Spatialement, les convertis à l’orthodoxie oscillent entre une spiritualité domestique individuelle, coupée de la tradition familiale, et une intimité sociale et spirituelle située en marge des grands systèmes culturels qui incluent les religions officielles. À l’intérieur de cette mouvance permanente, l’intimité de la maison acquiert une importance particulière : elle est toujours l’endroit où le converti retourne et se réfugie, pour pouvoir vivre la spiritualité en toute tranquillité, à sa guise. La séparation du foyer de la vie familiale permet l’instauration d’une autre dimension spatiale, verticale et spirituelle, où le contact intime avec Dieu se vit au quotidien, dans le concret. L’église et les lieux de culte officiels ne constituent ici que des lieux de passage. Les réunions de prière et les retraites spirituelles créent des sociabilités temporaires, mais pas nécessairement fragiles. Si la présence physique est de courte durée, la présence spirituelle est permanente et active, à travers les résonances spirituelles rythmées par les paroles, les témoignages, les expériences qui marquent et agissent sur chaque individu, en l’enrichissant et en l’accompagnant dans son cheminement spirituel personnel.

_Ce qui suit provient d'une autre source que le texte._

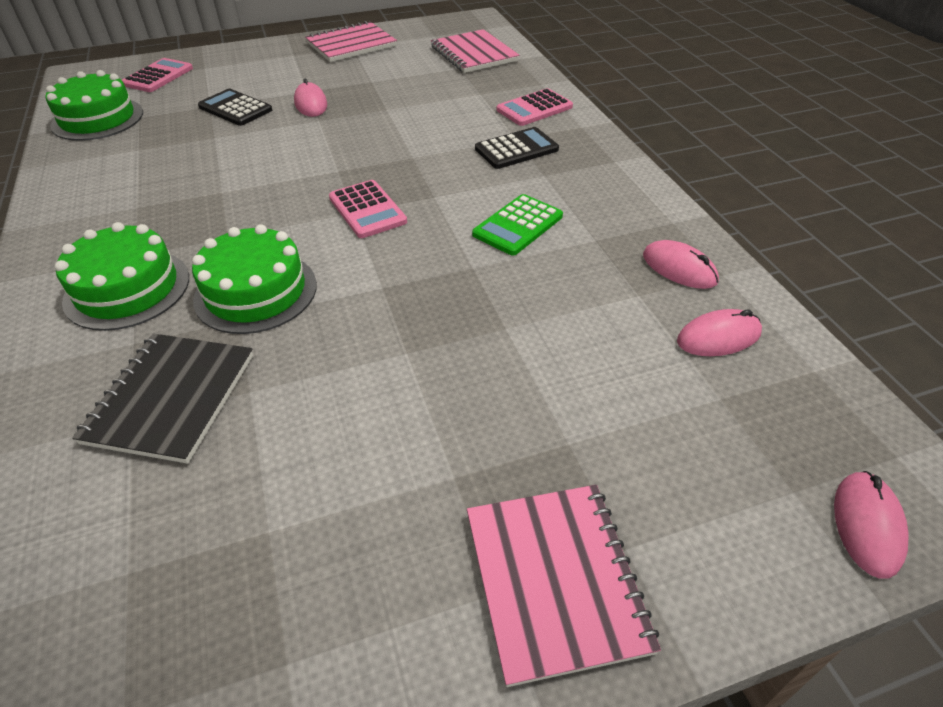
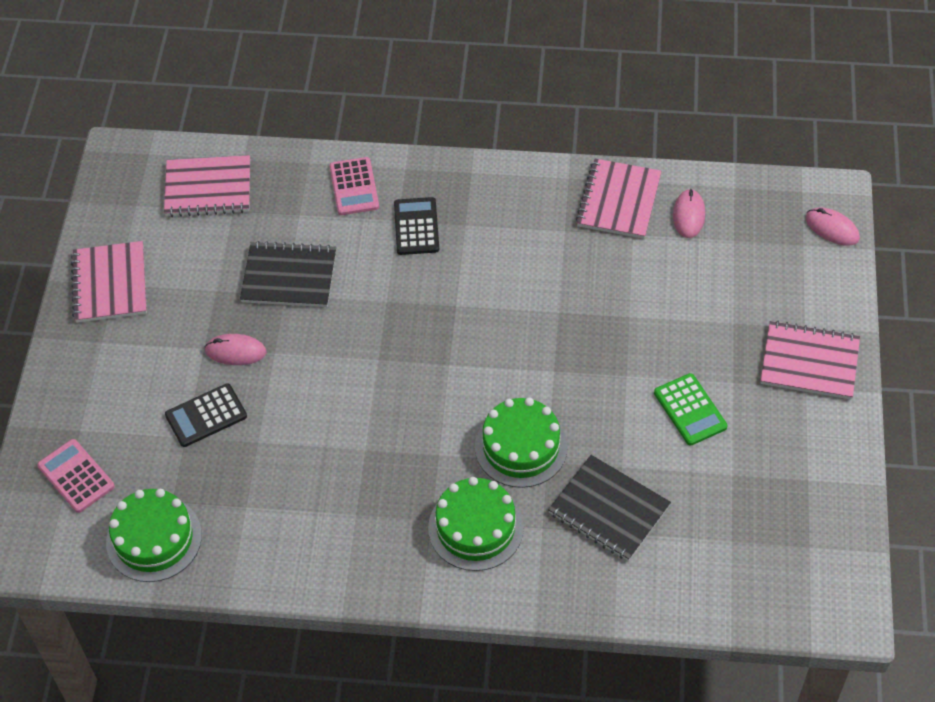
camera: 65 degrees left, 10 degrees up
pink calculator [329,180,407,238] -> none
green calculator [472,194,563,256] -> green calculator moved to [654,373,727,446]
pink mouse [643,240,719,289] -> pink notebook [576,159,662,239]
none -> black notebook [240,241,336,307]

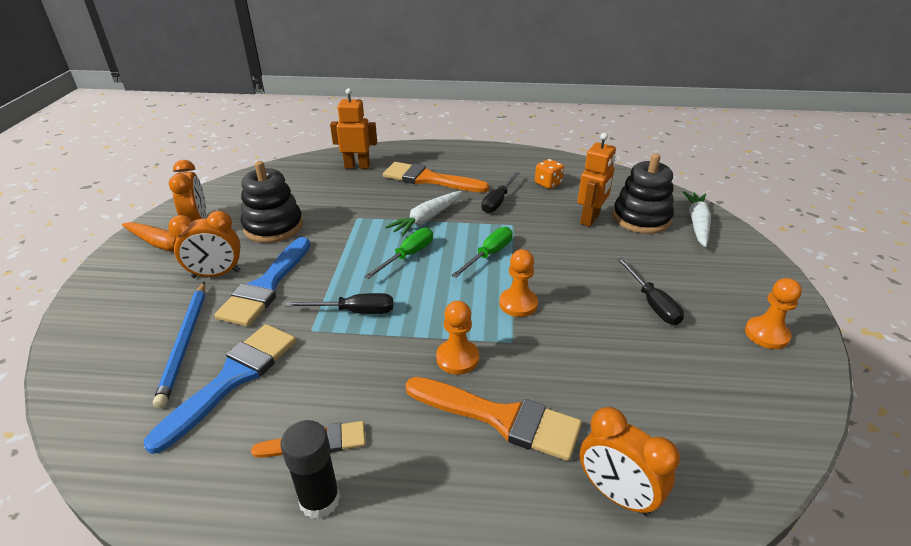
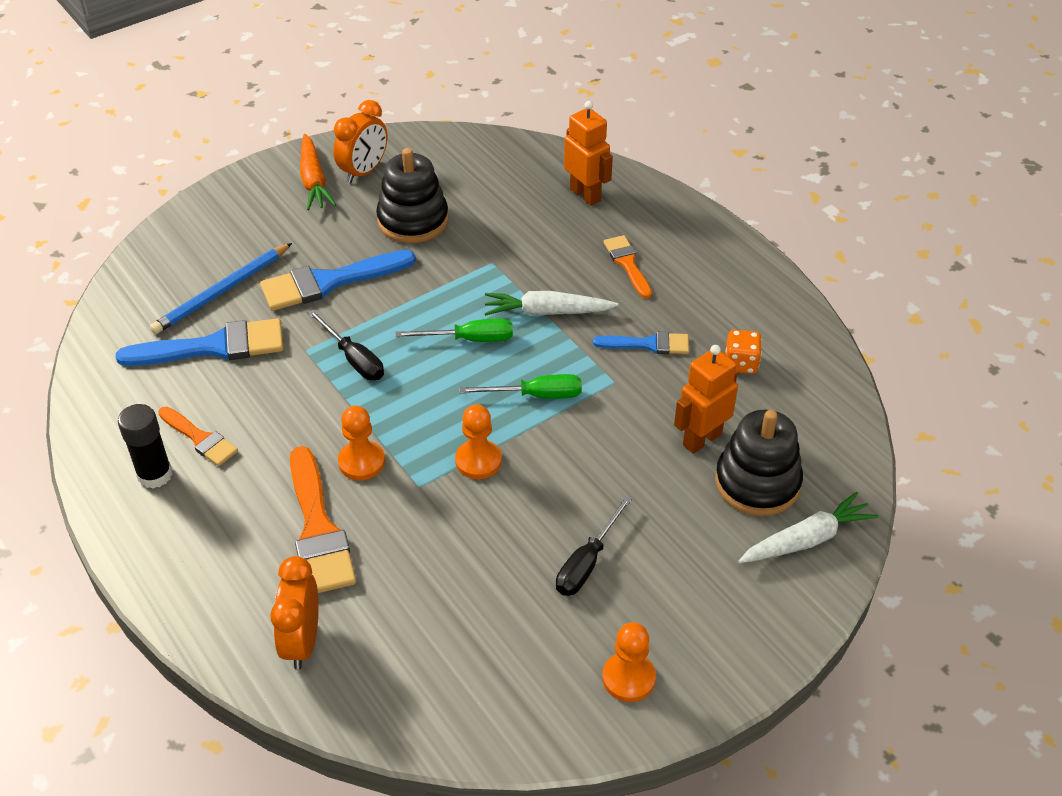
camera: 50 degrees right, 10 degrees up
orange clock [168,211,241,278] -> none
orange brush [383,162,489,193] -> orange brush [604,235,652,299], size x0.59
black screwdriver [481,172,520,213] -> blue brush [593,332,689,354]
orange robot [577,133,616,227] -> orange robot turned 150 degrees clockwise [674,345,738,454]

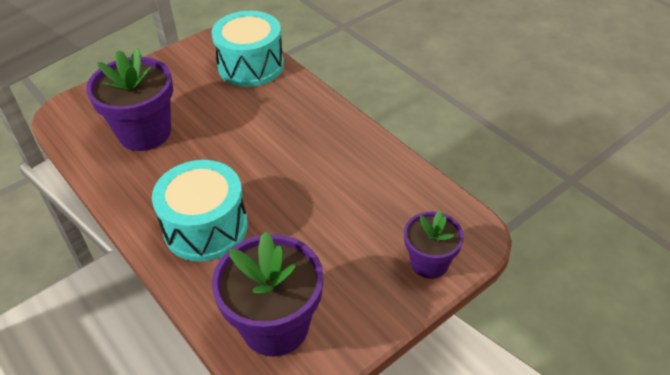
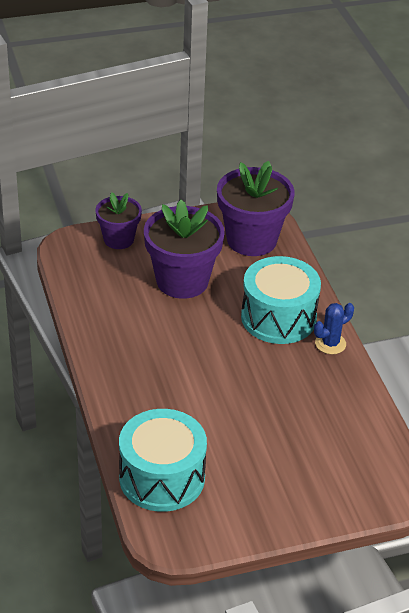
camera: 160 degrees left, 5 degrees down
purple flower pot [86,48,173,151] -> purple flower pot moved to [144,200,225,299]
none -> blue cactus [314,303,354,354]

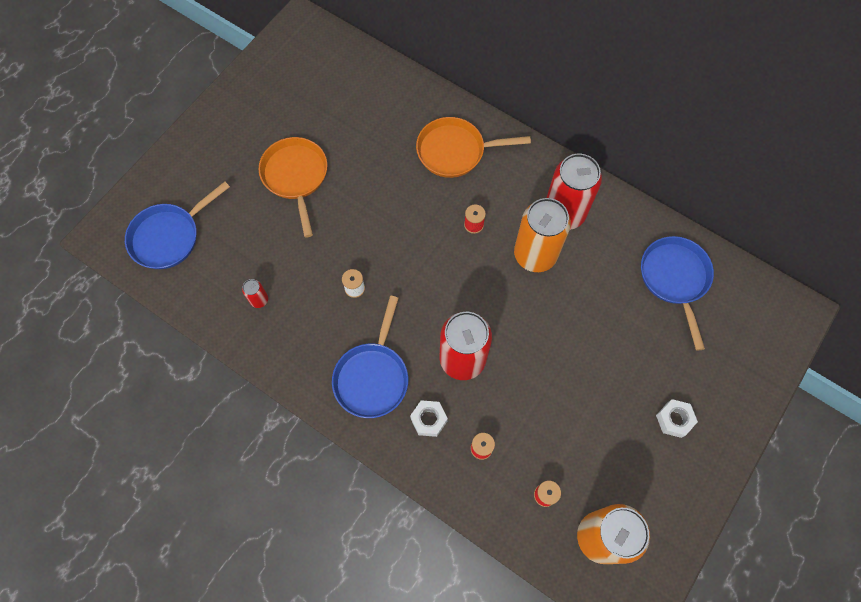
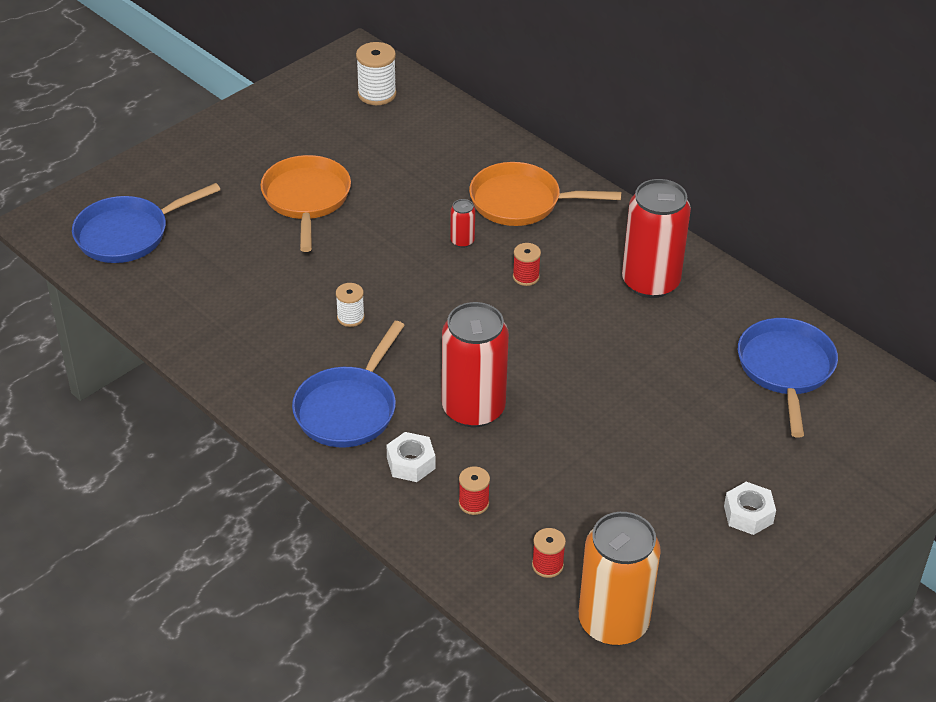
camera: 10 degrees right, 25 degrees down
red can [242,279,268,308] -> red can moved to [450,199,475,248]
orange can [514,198,571,272] -> none
none -> white spool [356,42,397,105]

Toutefois, les liens avec les systèmes hégémoniques de véridicité et d’authenticité ne sont pas complètement coupés. Le fait que la petite communauté monastique soit accueillie dans une structure traditionnelle plus grande, religieuse et culturelle, celle de la communauté russe orthodoxe, agite le confort microsocial et la vision oecuménique de l’orthodoxie promue par les convertis. La cohabitation se transforme en lutte de pouvoir, lorsque la légitimité de l’existence de l’un ou de l’autre est menacée. Afin de se faire une place dans cette proximité religieuse et spirituelle, les convertis doivent s’imposer, mais avec les mêmes moyens que les orthodoxes natifs et ethniques, c’est-à-dire en activant l’ensemble des arguments culturels et nationalistes forgés dans la longue durée. Une fois leur identité et leur légitimité stabilisées, ils retournent dans leur intimité spirituelle, dans leur quotidien discret, flottant, mais sécurisant.